This week, the U.S. federal government’s immediate payment system, FedNow Service, went live.
Here is a brief review of what that is: FedNow is an instant payment infrastructure for transferring funds that pledge to be a faster payment rail for financial institutions, providing instant access to funds regardless of the time or day.
As you are aware, banks are not typically open 24 hours a day or permit same-day deposits and withdrawals.
Other countries, including Brazil, India, the United Kingdom, and the European Union, have offered comparable services for some time, putting the United States “behind” in this regard.
According to the Federal Reserve, banks and credit unions of all sizes can register and utilize the instrument. There are already approximately 35 such financial institutions on the list. In addition, 16 service providers are on board to assist banks and credit unions with payment processing.
As noted in a June guest column by TX Zhuo, managing partner of Fika Ventures, contract employees can now be paid immediately and by means other than currency, and smaller financial institutions can now provide the same level of service as large institutions and fintech.
The ability to receive faster payments through FedNow may also reduce the demand for installment loans.
Future FedNow features include the ability for bank and credit union customers to send immediate payments “quickly and securely” via the mobile app or website of their financial institution.
If Pix’s success in Brazil is any indication, FedNow has the potential to be a game-changer in the United States. Matera, a payments company, analyzed data from the Central Bank of Brazil and determined that Pix transactions for the first quarter of 2023 totaled $8.1 billion, compared to 4.2 billion credit card transactions and 3.8 billion debit card transactions. Matera noted, “This is the first quarter in which the number of Pix transactions exceeded the number of credit and debit transactions combined.”
FedNow may be instantaneous, but some in the financial industry, such as Airbase CEO Thejo Kote, believe that it will take some time for this to gain widespread acceptance.
“Banks on both the receiving and sending ends must be able to support these new protocols and rails, and this is a lengthy process,” Kote stated in a previous interview. “I am sanguine that coverage will continue to vastly improve over the next few years.
However, in the present, the vast majority of dollars are still flowing through the Automated Clearing House network, which presents a plethora of obstacles with which you must contend.”
Nacha, the organization that governs the ACH network in the United States, issued a statement stating that “instant payment systems (such as FedNow and RTP) and ACH, including Same Day ACH, will together meet the evolving needs of the marketplace” and that “large volumes of scheduled and recurring payments between known counterparties on known due dates—payroll and benefit Direct Deposits, bill payments, B2B payments, and account transfers—will continue to be served well by ACH.”
Already, there is some drama surrounding the launch.
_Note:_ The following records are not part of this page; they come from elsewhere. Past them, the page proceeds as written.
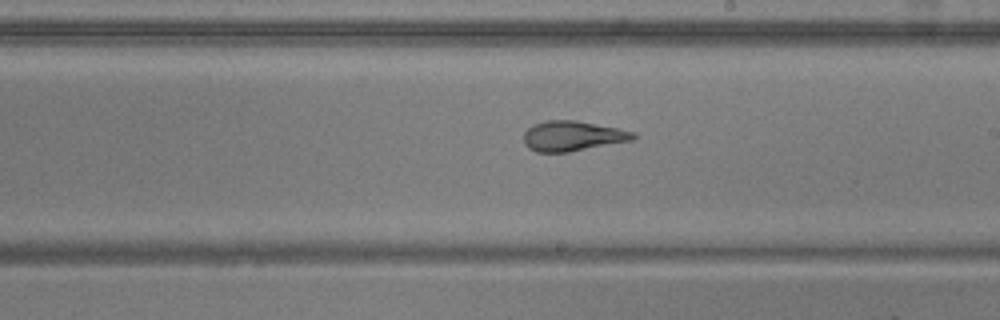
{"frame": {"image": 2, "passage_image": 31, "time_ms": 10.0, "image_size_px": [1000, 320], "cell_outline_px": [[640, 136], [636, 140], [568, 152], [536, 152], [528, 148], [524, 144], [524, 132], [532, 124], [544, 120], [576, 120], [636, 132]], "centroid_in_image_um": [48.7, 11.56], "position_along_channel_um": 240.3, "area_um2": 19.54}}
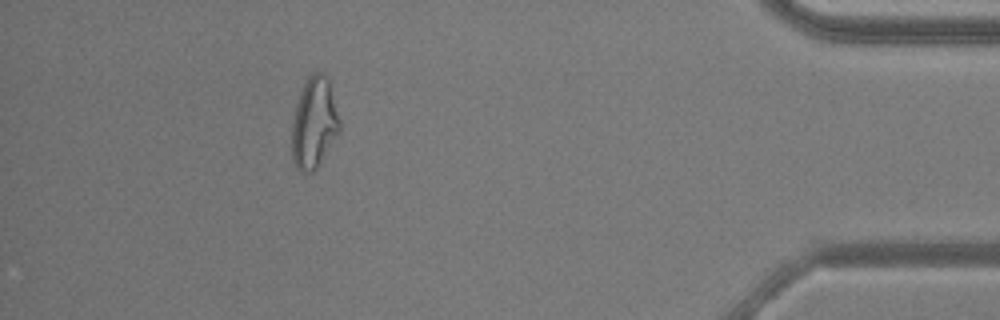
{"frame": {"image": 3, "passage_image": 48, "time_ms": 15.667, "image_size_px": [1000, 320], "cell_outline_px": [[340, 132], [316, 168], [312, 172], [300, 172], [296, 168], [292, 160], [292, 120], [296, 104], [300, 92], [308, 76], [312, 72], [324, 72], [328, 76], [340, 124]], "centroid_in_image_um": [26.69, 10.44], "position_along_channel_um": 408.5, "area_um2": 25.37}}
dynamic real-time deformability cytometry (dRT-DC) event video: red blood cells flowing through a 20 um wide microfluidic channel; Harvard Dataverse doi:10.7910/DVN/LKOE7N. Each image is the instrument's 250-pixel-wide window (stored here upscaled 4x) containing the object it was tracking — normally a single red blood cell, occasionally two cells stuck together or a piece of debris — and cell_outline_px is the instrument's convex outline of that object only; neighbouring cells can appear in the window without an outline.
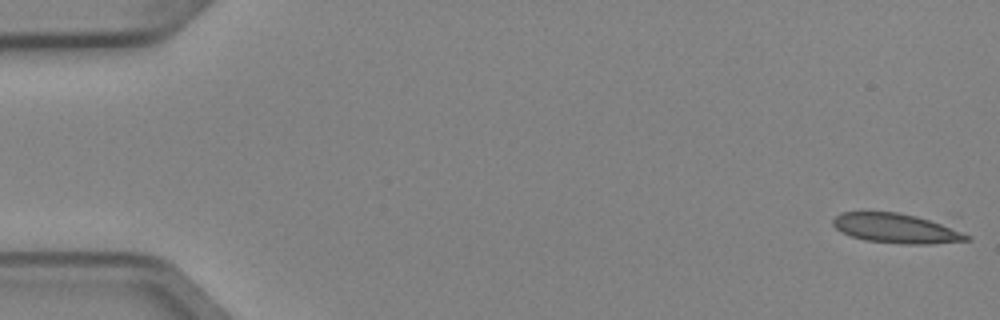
{"species": "Egyptian fruit bat (a non-hibernating species)", "species_latin": "Rousettus aegyptiacus", "temperature_condition": "cold", "stored_images_in_passage": 4, "camera_frame_rate_fps": 3000, "um_per_image_px": 0.085, "animal": {"sex": "female"}, "frame": {"image": 1, "passage_image": 1, "time_ms": 0.0, "image_size_px": [1000, 320], "cell_outline_px": [[972, 240], [928, 244], [904, 244], [864, 240], [852, 236], [836, 228], [832, 224], [832, 220], [840, 212], [896, 212], [916, 216], [940, 224], [972, 236]], "centroid_in_image_um": [76.15, 19.42], "position_along_channel_um": 8.8, "area_um2": 22.66}}
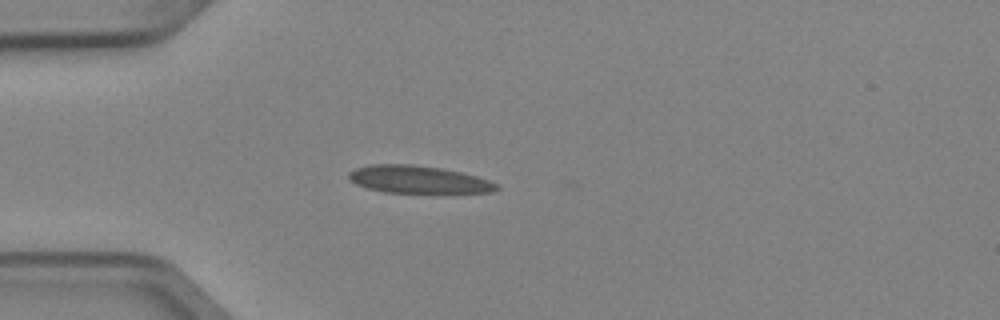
{"frame": {"image": 2, "passage_image": 4, "time_ms": 1.0, "image_size_px": [1000, 320], "cell_outline_px": [[500, 188], [492, 192], [384, 192], [368, 188], [356, 184], [348, 180], [348, 172], [356, 168], [372, 164], [408, 164], [440, 168], [460, 172], [476, 176], [488, 180], [496, 184]], "centroid_in_image_um": [35.5, 15.25], "position_along_channel_um": 49.5, "area_um2": 23.35}}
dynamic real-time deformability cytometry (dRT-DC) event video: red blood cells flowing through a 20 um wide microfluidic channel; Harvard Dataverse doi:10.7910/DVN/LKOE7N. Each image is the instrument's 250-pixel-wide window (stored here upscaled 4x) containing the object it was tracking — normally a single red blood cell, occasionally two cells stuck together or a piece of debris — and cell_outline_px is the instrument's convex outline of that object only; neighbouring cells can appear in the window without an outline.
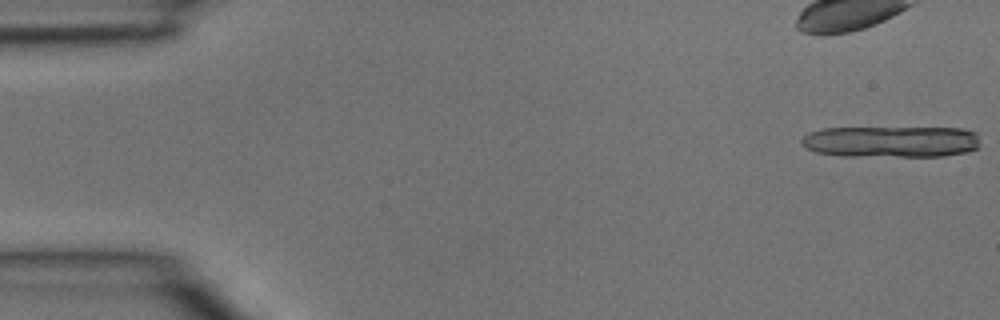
{"species": "common noctule bat (a hibernating species)", "species_latin": "Nyctalus noctula", "temperature_condition": "room temperature", "stored_images_in_passage": 6, "camera_frame_rate_fps": 3000, "um_per_image_px": 0.085, "animal": {"sex": "male", "body_mass_g": 15.6}, "frame": {"image": 1, "passage_image": 1, "time_ms": 0.0, "image_size_px": [1000, 320], "cell_outline_px": [[980, 144], [976, 148], [968, 152], [944, 156], [844, 156], [816, 152], [800, 144], [800, 140], [808, 132], [820, 128], [964, 128], [976, 132]], "centroid_in_image_um": [75.75, 12.04], "position_along_channel_um": 9.3, "area_um2": 33.0}}
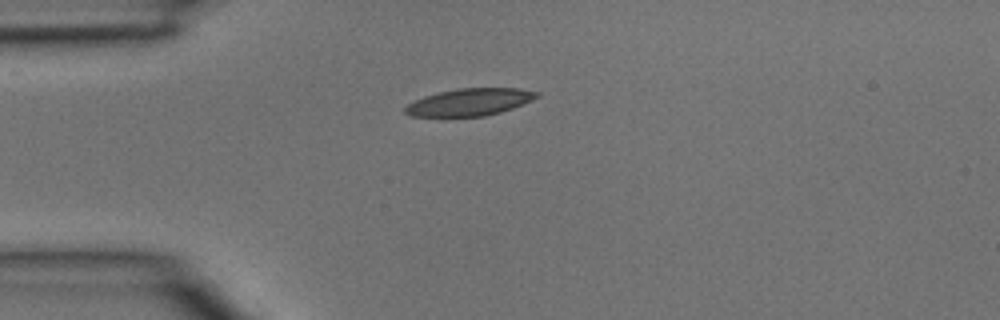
{"frame": {"image": 2, "passage_image": 5, "time_ms": 1.333, "image_size_px": [1000, 320], "cell_outline_px": [[540, 96], [512, 108], [500, 112], [484, 116], [412, 116], [404, 112], [404, 108], [408, 104], [424, 96], [456, 88], [520, 88], [540, 92]], "centroid_in_image_um": [39.94, 8.67], "position_along_channel_um": 45.1, "area_um2": 20.69}}
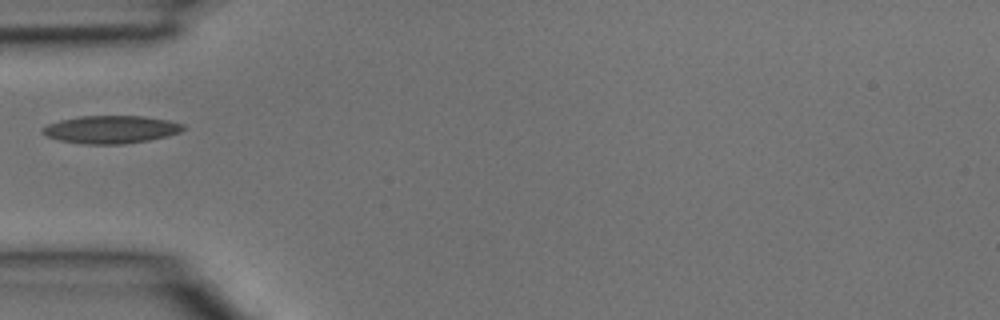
{"frame": {"image": 3, "passage_image": 6, "time_ms": 1.667, "image_size_px": [1000, 320], "cell_outline_px": [[184, 128], [180, 132], [168, 136], [148, 140], [124, 144], [84, 144], [60, 140], [48, 136], [40, 132], [40, 128], [48, 124], [60, 120], [80, 116], [144, 116], [168, 120], [184, 124]], "centroid_in_image_um": [9.42, 11.0], "position_along_channel_um": 75.6, "area_um2": 22.77}}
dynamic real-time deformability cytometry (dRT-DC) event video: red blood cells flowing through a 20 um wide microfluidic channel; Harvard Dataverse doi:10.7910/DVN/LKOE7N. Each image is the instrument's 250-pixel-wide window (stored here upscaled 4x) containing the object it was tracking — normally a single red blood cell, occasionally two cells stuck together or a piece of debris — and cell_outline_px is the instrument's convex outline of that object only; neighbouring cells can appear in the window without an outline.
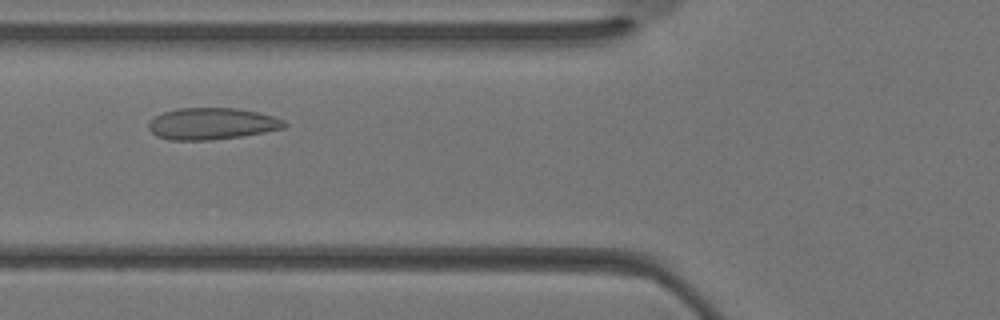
{"species": "Egyptian fruit bat (a non-hibernating species)", "species_latin": "Rousettus aegyptiacus", "temperature_condition": "warm", "stored_images_in_passage": 30, "camera_frame_rate_fps": 3000, "um_per_image_px": 0.085, "animal": {"sex": "female"}, "frame": {"image": 1, "passage_image": 8, "time_ms": 2.333, "image_size_px": [1000, 320], "cell_outline_px": [[288, 124], [284, 128], [264, 132], [240, 136], [212, 140], [172, 140], [156, 136], [148, 128], [148, 120], [164, 112], [176, 108], [236, 108], [276, 116], [284, 120]], "centroid_in_image_um": [18.0, 10.51], "position_along_channel_um": 107.8, "area_um2": 25.14}}
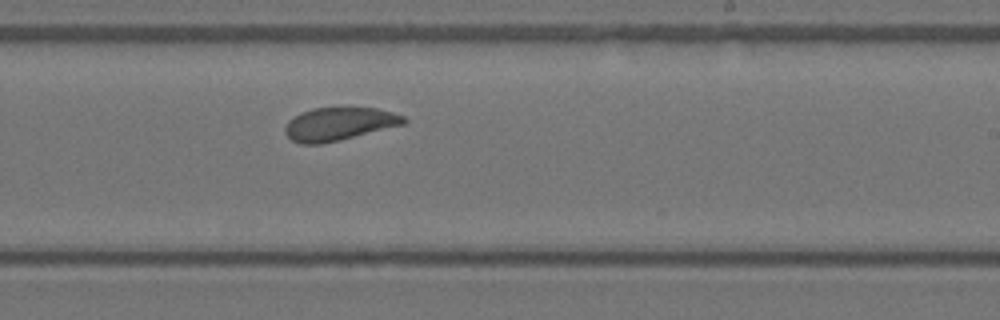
{"frame": {"image": 2, "passage_image": 16, "time_ms": 5.0, "image_size_px": [1000, 320], "cell_outline_px": [[408, 120], [404, 124], [340, 140], [320, 144], [300, 144], [292, 140], [284, 132], [284, 128], [288, 120], [300, 112], [312, 108], [376, 108], [392, 112], [404, 116]], "centroid_in_image_um": [28.79, 10.54], "position_along_channel_um": 260.2, "area_um2": 22.83}}
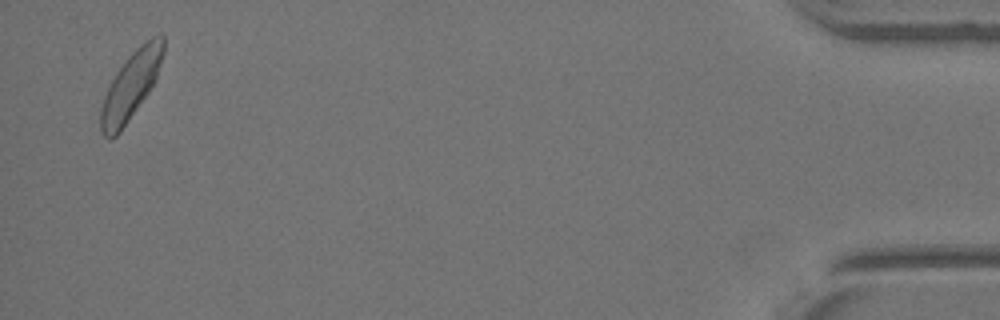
{"frame": {"image": 3, "passage_image": 29, "time_ms": 9.333, "image_size_px": [1000, 320], "cell_outline_px": [[164, 52], [156, 76], [148, 92], [120, 132], [116, 136], [108, 140], [100, 132], [100, 108], [104, 96], [116, 72], [128, 56], [140, 44], [152, 36], [164, 36]], "centroid_in_image_um": [11.09, 7.3], "position_along_channel_um": 424.1, "area_um2": 24.22}}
Caitlin Long, founder and CEO of Custodia Bank, questioned on Twitter why Adyen, a public European fintech company, was able to join the list of FedNow participants when, in her words, “Isn’t the Fed keeping fintech out?”
Adyen verified in a statement that it had obtained a U.S. banking branch license in 2021 and that it was “among the first to complete testing and receive certification to utilize the FedNow (R) Service.”
The Financial Technology Association issued a statement on July 20 greeting the new instant payment system in the United States. FTA President and CEO Penny Lee issued the following statement:
“FedNow enables more consumers and businesses to send and receive payments through their financial institutions in seconds as opposed to days. Instant payments will provide consumers with additional options for timely bill payment, faster access to their paychecks, and the avoidance of overdraft fees and predatory lenders.
It will also help businesses improve their expense management, reduce errors, and cut costs.
Likewise, some fintech executives appear enthusiastic.
Orum CEO and co-founder Stephany Kirkpatrick believes that FedNow presents a tremendous opportunity for fintech to construct bridges between the various payment channels.
She added, “Financial institutions and fintech will need to figure out how to integrate FedNow across the broader payment network, and this interoperability challenge presents a great opportunity for innovation aimed at orchestrating payments across these different systems for the benefit of so many.”
Dimitri Dadiomov, CEO of fintech startup Modern Treasury, applauded FedNow’s introduction, stating, “Greater access to instant payments in the United States signifies a sea change in the speed of money movement, which will enable businesses and consumers to transact faster and with greater confidence and ease than ever before.
When economies are more efficient, everyone benefits, and immediate payments are a cornerstone of a more efficient money movement ecosystem.”
One Twitter user notes, however, that the American consumer may not be on board just yet. Surprisingly, more individuals than anticipated still prefer paper payments. With the advent of FedNow and the government’s very public endorsement of digital payments, this may change.